A 14 de outubro, o Parlamento Europeu vota uma das propostas mais polémicas da década: o chamado Chat Control, que pode obrigar empresas como WhatsApp e Gmail a rastrear mensagens privadas em nome da proteção das crianças — uma medida que muitos consideram o início da vigilância em massa na União Europeia.
O chamado Chat Control, nome informal do polémico Regulamento para Prevenir e Combater o Abuso Sexual Infantil (CSAR), é uma das propostas mais controversas da União Europeia. O seu objetivo é legítimo — combater o abuso sexual infantil online —, mas o método levanta sérias preocupações: obrigar empresas de tecnologia a inspecionar comunicações privadas em busca de material ilegal. Entre a proteção das crianças e a preservação da privacidade, a Europa debate-se com uma das suas maiores encruzilhadas digitais.
A proposta: segurança ou vigilância?
Apresentada pela Comissão Europeia em 2022, a proposta cria um enquadramento único para identificar, denunciar e remover material de abuso sexual infantil (CSAM) e combater o aliciamento de menores online. O mecanismo central seriam as chamadas ordens de deteção, que obrigariam plataformas e prestadores de serviços digitais — de e-mails a aplicações de mensagens — a rastrear conteúdos suspeitos.
Os defensores do regulamento argumentam que a medida é necessária para travar crimes graves e dar às autoridades ferramentas legais uniformes em toda a UE. Já os críticos afirmam que a proposta equivaleria à “vigilância em massa”, quebrando a encriptação de ponta a ponta e abrindo caminho a um controlo generalizado das comunicações privadas.
O ponto de fratura: encriptação e liberdade
O maior obstáculo técnico e ético da proposta é o impacto sobre a encriptação. Para detetar conteúdo ilegal, seria preciso implementar client-side scanning, ou seja, varrer mensagens e ficheiros diretamente nos dispositivos antes da encriptação. Organizações como a Electronic Frontier Foundation (EFF) e a Signal alertam que esta prática destruiria a confiança na comunicação digital segura.
“Se o governo tiver acesso a uma das pontas de uma comunicação encriptada, ela deixa de ser privada”, afirmam os defensores da privacidade. A Signal, por exemplo, anunciou que deixará de operar na UE caso o Chat Control seja aprovado, considerando que a medida anula a sua promessa de segurança total aos utilizadores.

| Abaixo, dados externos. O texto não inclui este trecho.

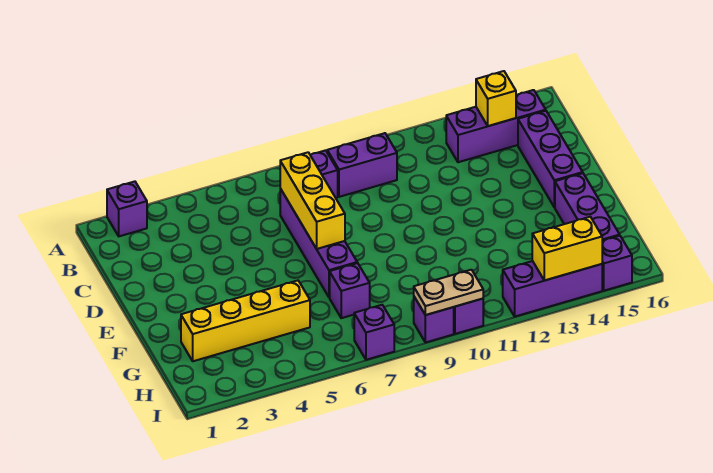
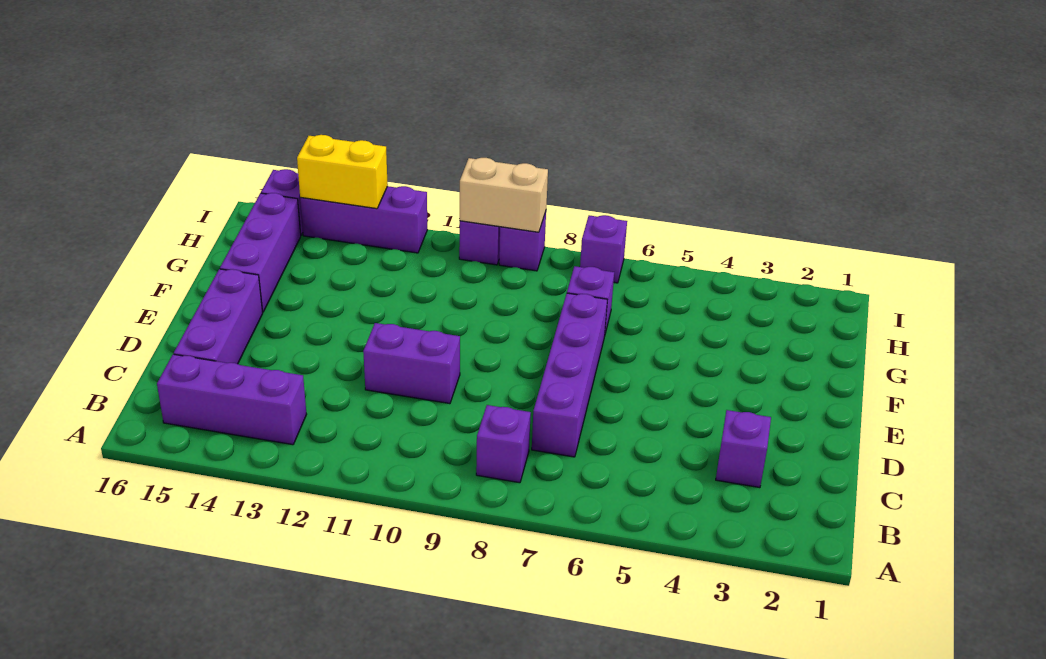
purple brick A2 level 1 -> purple brick C3 level 1
purple brick B9:B10 level 1 -> purple brick D10:D11 level 1
yellow brick B14 level 2 -> none
yellow brick C7:E7 level 2 -> none
yellow brick G2:G5 level 1 -> none
tan plate I9:I10 level 2 -> tan brick I9:I10 level 2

Parlamento e Conselho divididos
O processo legislativo permanece em curso. O Parlamento Europeu já aprovou uma posição que rejeita a vigilância generalizada e defende a proteção da encriptação. Propõe medidas de deteção direcionadas e baseadas em risco, autorizadas por tribunais ou autoridades independentes, e apenas em casos concretos.
No entanto, a Comissão Europeia não pretende desistir da proposta e o Conselho da União Europeia continua dividido. Países como Portugal, França, Espanha e Itália apoiam o rastreio obrigatório, enquanto Áustria, Países Baixos e Polónia se opõem firmemente. Outros Estados permanecem indecisos. Uma nova votação está agendada para 14 de outubro de 2025, após o Conselho ter discutido uma orientação geral em setembro.
Mesmo que haja acordo, o texto ainda terá de passar pelos trilogues — negociações entre Parlamento, Conselho e Comissão — antes de ser aprovado. Ou seja, o “controlo dos chats” está longe de se tornar lei.
Riscos para direitos fundamentais
A proposta vai muito além do combate ao abuso sexual infantil. Juristas, jornalistas e ativistas alertam para o efeito dominó que tal legislação poderia gerar. Uma vez estabelecido o precedente de analisar digitalmente todas as mensagens privadas, seria difícil garantir que o sistema não fosse expandido para outras finalidades — terrorismo, direitos de autor ou dissidência política.
Além disso, o impacto sobre profissões com dever de sigilo, como jornalistas, médicos ou advogados, seria devastador. O acesso de terceiros às suas comunicações minaria a confiança pública e enfraqueceria pilares fundamentais da democracia.
Proteger as crianças sem sacrificar a privacidade
As organizações de defesa de direitos digitais insistem que é possível proteger as crianças sem recorrer à vigilância generalizada. Alternativas incluem o reforço de recursos policiais e judiciais, a plena aplicação da Diretiva 2011/93/EU, a melhoria da cooperação internacional e o investimento em educação, prevenção e apoio às vítimas.
A União Europeia enfrenta, portanto, uma escolha civilizacional: quererá ser a líder mundial na defesa dos direitos digitais ou arriscar transformar-se no primeiro bloco democrático a legalizar a vigilância preventiva das comunicações privadas?